Although even then it was becoming obvious that a more generic version of Kantner’s attitude was systematically permeating the culture at an alarming rate, who could have guessed that 30 years later, his reaction would become the operating theme of a U.S. presidential administration?

No one can argue that even before his 2008 electoral victory, Barack Obama and his cadre of collectivists were bent on “fundamentally transforming the United States of America.” Obama said so himself. We now know that it was far more than a clever rhetorical flourish.

What remains unappreciated by far too many, particularly Republicans and conservatives in Washington who years ago should have recognized the need to more proactively and more aggressively resist, is that Obama, his White House and his regulatory leviathan intend to impose that transformation by any means necessary: constitutional or unconstitutional, legal or illegal, civil or hostile — and now, as seen last week in Nevada, nonviolent or violent. There are no rules, only constant tests of limits.

No aspect of this administration’s performance exemplifies its “bleep you” approach more than Obamacare.

Even in 2008, Team Obama instinctively knew that the American people would never accept the kind of state-dictated healthcare regime it wished to impose. Thus, the collection of guarantees they knew would not and could not be honored were born: “If you like your healthcare plan, doctor, medical provider, and prescription drug regimen, you can keep them, period.” False, false, false, and false — and delivered unilaterally with deductibles and out-of-pocket costs which would cause many workers in the public sector and at large private firms to begin planning their exit strategies. Too bad, so sad, suckers.

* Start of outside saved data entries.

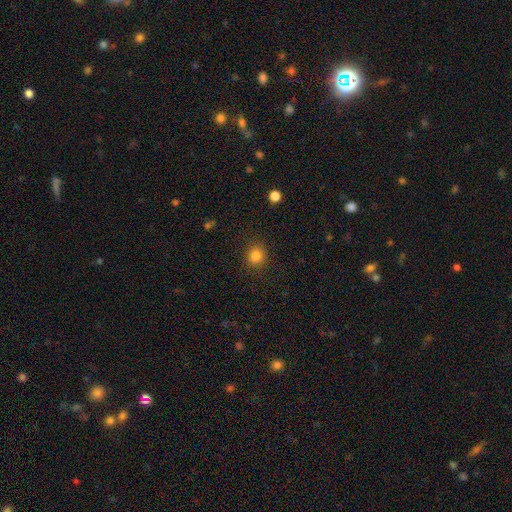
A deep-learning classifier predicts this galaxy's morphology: This appears to be a smooth galaxy with no disk features (83%) that is round (85%). Merging: none (88%).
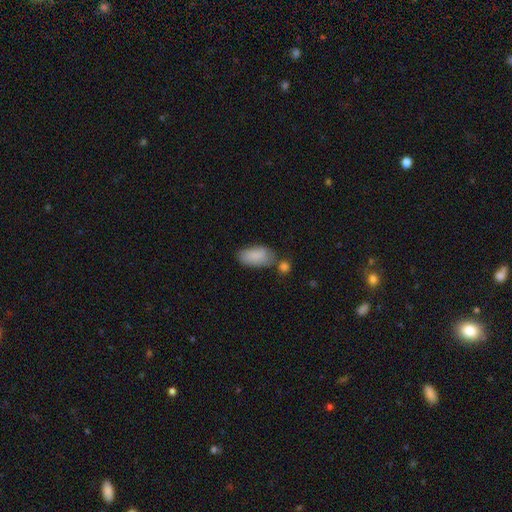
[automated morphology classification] smooth-or-featured: smooth: 86% | featured or disk: 8% | star or artifact: 6%
  how-rounded: in between: 93% | cigar-shaped: 3% | round: 3%
  merging: none: 56% | minor disturbance: 20% | merger: 17% | major disturbance: 6%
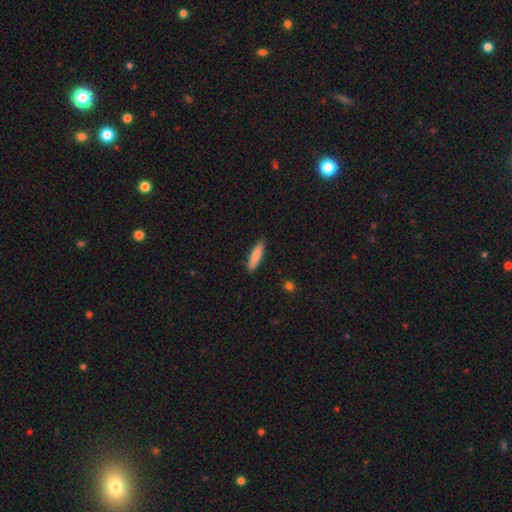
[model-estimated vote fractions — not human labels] Smooth or featured?
  - smooth: 86% *
  - featured or disk: 8%
  - star or artifact: 6%
How rounded?
  - cigar-shaped: 73% *
  - in between: 25%
  - round: 1%
Merging?
  - none: 88% *
  - minor disturbance: 9%
  - major disturbance: 2%
  - merger: 1%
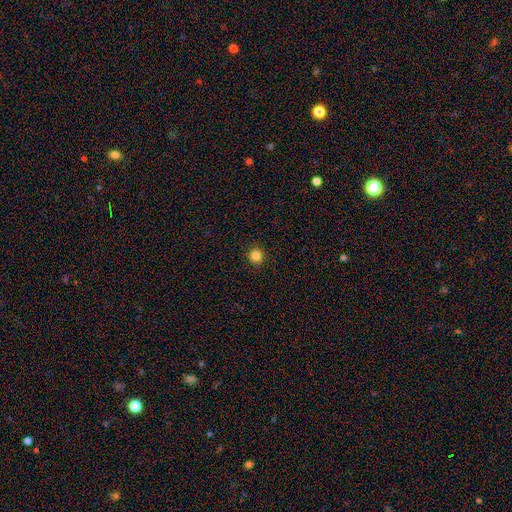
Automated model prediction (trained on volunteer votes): smooth 84%, star or artifact 12%, featured or disk 4%. Down the decision tree: how rounded — round (95%); merging — none (93%).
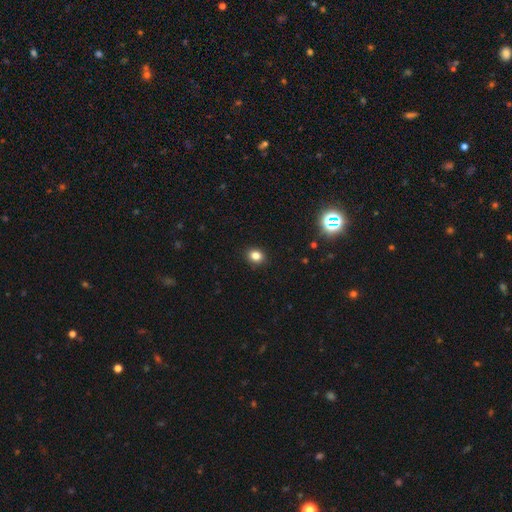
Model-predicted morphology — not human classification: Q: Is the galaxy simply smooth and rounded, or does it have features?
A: smooth — 82%.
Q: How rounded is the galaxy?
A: round — 65%.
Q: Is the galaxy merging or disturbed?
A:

The administration took two important lessons away from the ferocious opposition which nearly derailed Obamacare’s passage in March 2010.

The first was that it would have to modify the law gradually and implement it invisibly. Thus, we have seen, as of earlier this month, 40 changes, almost all calibrated to minimize electoral damage while slowly strengthening the greedy hand’s grip on the nation’s medical delivery system. Collectively, these changes have fundamentally altered and even directly contradicted the law Congress passed, to the point where it is fundamentally deceiving to call today’s resulting contraption “The Affordable Care Act.” It’s Obamacare, meaning that it’s whatever Obama, the White House, the now-departed Kathleen Sebelius and her nominated successor Sylvia Burwell want it to be.

As to the disastrous rollout of HealthCare.gov, as I asserted in December, “nobody’s this stupid and incompetent.” Events in the subsequent four months have only confirmed that assessment. What has become clear in the interim is the botched execution’s immediate purpose: to make quantifiable accountability impossible (longer-term, it’s about foisting single-payer on a resistant populace). Thus, we’re forced to accept the absurd, made-up metric of 7.5 million Americans “enrolled.” But we can’t determine how many of those who signed up have actually paid their first premium (which buys them 90 days of coverage, even if they stiff the system after cutting just one check), or how many of them are newly insured. Now the Census Bureau tells us that, gosh, we really want to, but we won’t have reliable or consistent year-over-year comparisons of health insurance coverage until after this fall’s House and Senate elections. How obviously convenient.

Meanwhile, insurers are relying on government-estimated subsidy payments because HealthCare.gov’s back end has not been built. In some states, doctors and other providers are treating many who they can only hope are covered. Hospitals providing “specialty treatment” which have been arbitrarily shoved out of Obamacare plan networks are providing untold amounts of unsustainable free care to child and adult patients.

The second lesson the administration learned was that it must do everything it can to make opponents’ lives miserable. This is where the Internal Revenue Service comes in. The agency’s selective targeting of Tea Party, Republican, and certain conservative groups — some of it “coinciding” with visits from other regulatory and law enforcement agencies — was once thought to be solely about neutralizing their effectiveness during the 2010 and 2012 election cycles. We now know that it was about a lot more than that, specifically “to make an example of at least one group” by subjecting their leaders to criminal prosecution. Given the laundry list of otherwise unaffiliated federal agencies involved in the targeting effort, as PJ Media’s Bryan Preston wrote on Wednesday:

… it takes an entity above all of those agencies to coordinate their actions. That entity can only be the White House.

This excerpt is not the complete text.